Exercise directions: Find how many lines in this data contain the string "deviantart". Respond with only that number.

Document images with source code
----

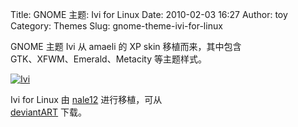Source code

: Title: GNOME 主题: Ivi for Linux
Date: 2010-02-03 16:27
Author: toy
Category: Themes
Slug: gnome-theme-ivi-for-linux

GNOME 主题 Ivi 从 amaeli 的 XP skin 移植而来，其中包含  
GTK、XFWM、Emerald、Metacity 等主题样式。

[![Ivi](http://i.linuxtoy.org/images/2010/02/Ivi-thumb.png)](http://i.linuxtoy.org/images/2010/02/Ivi.png)

Ivi for Linux 由 [nale12](http://nale12.deviantart.com/) 进行移植，可从  
[deviantART](http://nale12.deviantart.com/art/Ivi-for-Linux-152666246)
下载。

----

Solution: 2